A solidão nos ensina a enxergar melhor as coisas. Por causa do isolamento, a casa ficava entregue aos seus devaneios literários e aos latidos da cadelinha que enterrava meias no jardim. Embora estivesse mais próximo da morte do que o pequeno canídeo, sofria, bestamente, imaginando o que seria dele quando o bichinho desencarnasse. Adorava picanha mal passada. Acreditava que cães possuíam almas. Apreciava conversar com as pessoas. Portanto, começou a adular os visitantes: irmãos, sobrinhos, ex-colegas do Banco Pasárgada, mortos-vivos da associação de escritores natos, os boys da farmácia, dentre outros convivas. Cismou de comprar um tapete vermelho para colocar em pratica uma ideia incrível: estendê-lo na passarela da entrada, sempre que recebesse um visitante. Pensou que tivesse visto, mas, não viu coisa parecida num filme do Buñuel.

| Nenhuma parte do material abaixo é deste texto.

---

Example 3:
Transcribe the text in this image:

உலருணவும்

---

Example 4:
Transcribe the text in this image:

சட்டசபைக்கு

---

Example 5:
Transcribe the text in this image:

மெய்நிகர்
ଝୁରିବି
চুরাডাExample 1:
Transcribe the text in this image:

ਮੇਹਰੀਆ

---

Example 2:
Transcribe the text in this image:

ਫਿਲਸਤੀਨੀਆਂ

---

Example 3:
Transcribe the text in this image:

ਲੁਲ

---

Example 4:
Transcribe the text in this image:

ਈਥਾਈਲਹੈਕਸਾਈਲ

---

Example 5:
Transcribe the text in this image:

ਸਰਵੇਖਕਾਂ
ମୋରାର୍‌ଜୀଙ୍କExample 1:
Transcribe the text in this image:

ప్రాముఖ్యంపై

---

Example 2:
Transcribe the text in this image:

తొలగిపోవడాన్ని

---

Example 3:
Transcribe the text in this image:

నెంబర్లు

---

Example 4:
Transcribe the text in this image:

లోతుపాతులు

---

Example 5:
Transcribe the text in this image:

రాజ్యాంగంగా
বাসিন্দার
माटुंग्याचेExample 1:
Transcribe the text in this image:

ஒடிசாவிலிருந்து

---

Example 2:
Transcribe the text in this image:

Numa manhã de domingo, tocaram a campainha. “Quem será a essa hora?”. Espiou pela janela da sala e viu que havia um grupo de pessoas aglomeradas defronte ao portão. Apesar da visão arruinada, reconheceu dois dos seus cincos irmãos no meio da comitiva. “Por que não ligaram antes?”. Não possuía um telefone em casa. Como era o costume, ralhou com a cachorra, catou o felpudo tapete vermelho detrás do sofá, abriu a porta e pediu pro povo ter um pouquinho de paciência que ele já iria abrir o portão, como de fato o fez. “Sejam bem vindos, amigos. Vamos entrando…”.

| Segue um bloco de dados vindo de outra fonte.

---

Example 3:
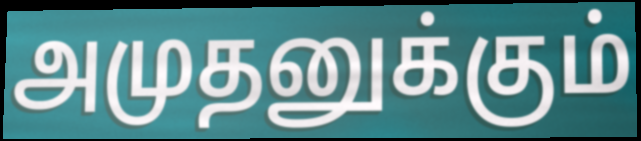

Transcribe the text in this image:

அமுதனுக்கும்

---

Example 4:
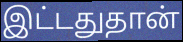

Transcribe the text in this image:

இட்டதுதான்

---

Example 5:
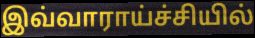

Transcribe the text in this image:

இவ்வாராய்ச்சியில்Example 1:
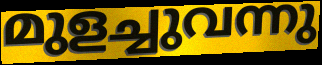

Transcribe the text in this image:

മുളച്ചുവന്നു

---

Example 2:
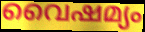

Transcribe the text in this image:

വൈഷമ്യം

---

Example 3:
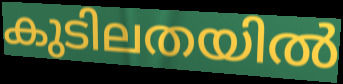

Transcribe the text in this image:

കുടിലതയിൽ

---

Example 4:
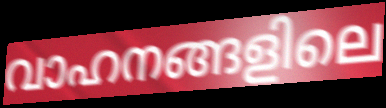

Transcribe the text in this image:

വാഹനങ്ങളിലെ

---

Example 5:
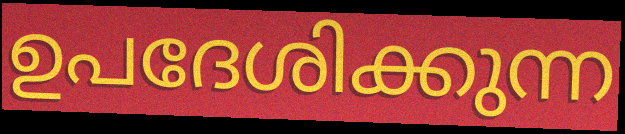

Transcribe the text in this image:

ഉപദേശിക്കുന്ന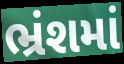
ભ્રંશમાં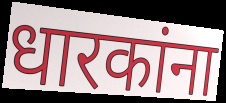
धारकांना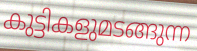
കുട്ടികളുമടങ്ങുന്നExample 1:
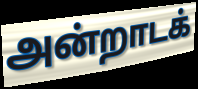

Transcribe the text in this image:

அன்றாடக்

A turma estava borocoxô. Um dos irmãos, aquele de quem mais gostava, balbuciou que, infelizmente, as notícias não eram boas. “Por que você não tem um telefone em casa, criatura?”, alguém quis saber. Faltava um telefone em casa. Sobrava descrença. Foi informado que o filho tinha sido alvejado por uma bala perdida, durante um passeio de feriado num subúrbio da Cidade Maravilhosa. “A vista lá de cima do Pão de Açúcar é uma coisa maravilhosa também”, pensou, num lampejo de deslumbramento. Era uma pena. Gostava tanto do Rio. Gostava tanto do filho. Sentou sobre o tapete e chorou, desbragadamente, amparado pelas pessoas, observado por Deus e lambido nas mãos pela cadelinha, que escapou alegre pela rua e acabou atropelada pelo caminhão de lixo, um trambolho fedorento que despejava chorume, tristeza e nunca passava aos domingos, exceto para dar números finais a essa história real baseada em fatos imaginários.